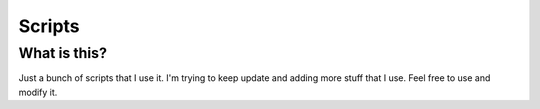 Scripts
=======

=============
What is this?
=============

Just a bunch of scripts that I use it. I'm trying to keep update and adding more stuff that I use. 
Feel free to use and modify it.


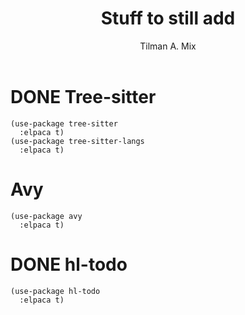 #+TITLE: Stuff to still add
#+AUTHOR: Tilman A. Mix

* DONE Tree-sitter

#+BEGIN_SRC elisp
    (use-package tree-sitter
      :elpaca t)
    (use-package tree-sitter-langs
      :elpaca t)
#+END_SRC

* Avy

#+BEGIN_SRC elisp
  (use-package avy
    :elpaca t)
#+END_SRC

* DONE hl-todo

#+BEGIN_SRC elisp
  (use-package hl-todo
    :elpaca t)
#+END_SRC
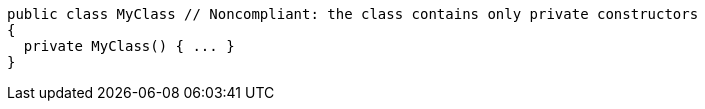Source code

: [source,csharp,diff-id=1,diff-type=noncompliant]
----
public class MyClass // Noncompliant: the class contains only private constructors
{
  private MyClass() { ... }
}
----
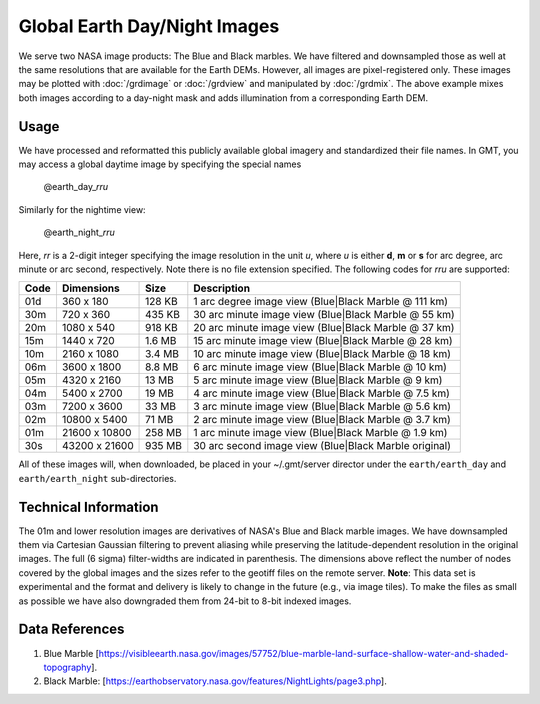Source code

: Global Earth Day/Night Images
=============================

.. figure:: /_images/daynight.jpg
   :height: 888 px
   :width: 1774 px
   :align: center
   :scale: 40 %

We serve two NASA image products: The Blue and Black marbles.
We have filtered and downsampled those as well at the same resolutions that are
available for the Earth DEMs.  However, all images are pixel-registered only.
These images may be plotted with :doc:`/grdimage` or :doc:`/grdview` and manipulated
by :doc:`/grdmix`.  The above example mixes both images according to a day-night
mask and adds illumination from a corresponding Earth DEM.

Usage
-----

We have processed and reformatted this publicly available global imagery
and standardized their file names.  In GMT, you may access a global daytime image
by specifying the special names

   @earth_day_\ *rr*\ *u*

Similarly for the nightime view:

   @earth_night_\ *rr*\ *u*

Here, *rr* is a 2-digit integer specifying the image resolution in the unit *u*, where
*u* is either **d**, **m** or **s** for arc degree, arc minute or arc second, respectively.
Note there is no file extension specified.
The following codes for *rr*\ *u* are supported:

.. _tbl-earth_relief:

==== ================= =======  =====================================================
Code Dimensions        Size     Description
==== ================= =======  =====================================================
01d       360 x    180  128 KB  1 arc degree image view (Blue|Black Marble @ 111 km)
30m       720 x    360  435 KB  30 arc minute image view (Blue|Black Marble @ 55 km)
20m      1080 x    540  918 KB  20 arc minute image view (Blue|Black Marble @ 37 km)
15m      1440 x    720  1.6 MB  15 arc minute image view (Blue|Black Marble @ 28 km)
10m      2160 x   1080  3.4 MB  10 arc minute image view (Blue|Black Marble @ 18 km)
06m      3600 x   1800  8.8 MB  6 arc minute image view (Blue|Black Marble @ 10 km)
05m      4320 x   2160   13 MB  5 arc minute image view (Blue|Black Marble @ 9 km)
04m      5400 x   2700   19 MB  4 arc minute image view (Blue|Black Marble @ 7.5 km)
03m      7200 x   3600   33 MB  3 arc minute image view (Blue|Black Marble @ 5.6 km)
02m     10800 x   5400   71 MB  2 arc minute image view (Blue|Black Marble @ 3.7 km)
01m     21600 x  10800  258 MB  1 arc minute image view (Blue|Black Marble @ 1.9 km)
30s     43200 x  21600  935 MB  30 arc second image view (Blue|Black Marble original)
==== ================= =======  =====================================================

All of these images will, when downloaded, be placed in your ~/.gmt/server director under
the ``earth/earth_day`` and ``earth/earth_night`` sub-directories.

Technical Information
---------------------

The 01m and lower resolution images are derivatives of NASA's Blue and Black marble images.
We have downsampled them via Cartesian Gaussian filtering to prevent aliasing while preserving
the latitude-dependent resolution in the original images. The full (6 sigma) filter-widths are
indicated in parenthesis.
The dimensions above reflect the number of nodes covered by the global images and the sizes refer
to the geotiff files on the remote server. **Note**: This data set is experimental and the
format and delivery is likely to change in the future (e.g., via image tiles).  To make the
files as small as possible we have also downgraded them from 24-bit to 8-bit indexed images.

Data References
---------------

#. Blue Marble [https://visibleearth.nasa.gov/images/57752/blue-marble-land-surface-shallow-water-and-shaded-topography].
#. Black Marble: [https://earthobservatory.nasa.gov/features/NightLights/page3.php].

Exercise directions: Output the records above as they stand, from the first line to the line with "available for the", inclusive, and exclude the pictures.

Solution for this exercise:
 Scripts
=======

=============
What is this?
=============

Just a bunch of scripts that I use it. I'm trying to keep update and adding more stuff that I use. 
Feel free to use and modify it.


 #+TITLE: Stuff to still add
#+AUTHOR: Tilman A. Mix

* DONE Tree-sitter

#+BEGIN_SRC elisp
    (use-package tree-sitter
      :elpaca t)
    (use-package tree-sitter-langs
      :elpaca t)
#+END_SRC

* Avy

#+BEGIN_SRC elisp
  (use-package avy
    :elpaca t)
#+END_SRC

* DONE hl-todo

#+BEGIN_SRC elisp
  (use-package hl-todo
    :elpaca t)
#+END_SRC
Source code

: [source,csharp,diff-id=1,diff-type=noncompliant]
----
public class MyClass // Noncompliant: the class contains only private constructors
{
  private MyClass() { ... }
}
----
Source code

: Global Earth Day/Night Images
=============================

.. figure:: /_images/daynight.jpg
   :height: 888 px
   :width: 1774 px
   :align: center
   :scale: 40 %

We serve two NASA image products: The Blue and Black marbles.
We have filtered and downsampled those as well at the same resolutions that are
available for the Earth DEMs.  However, all images are pixel-registered only.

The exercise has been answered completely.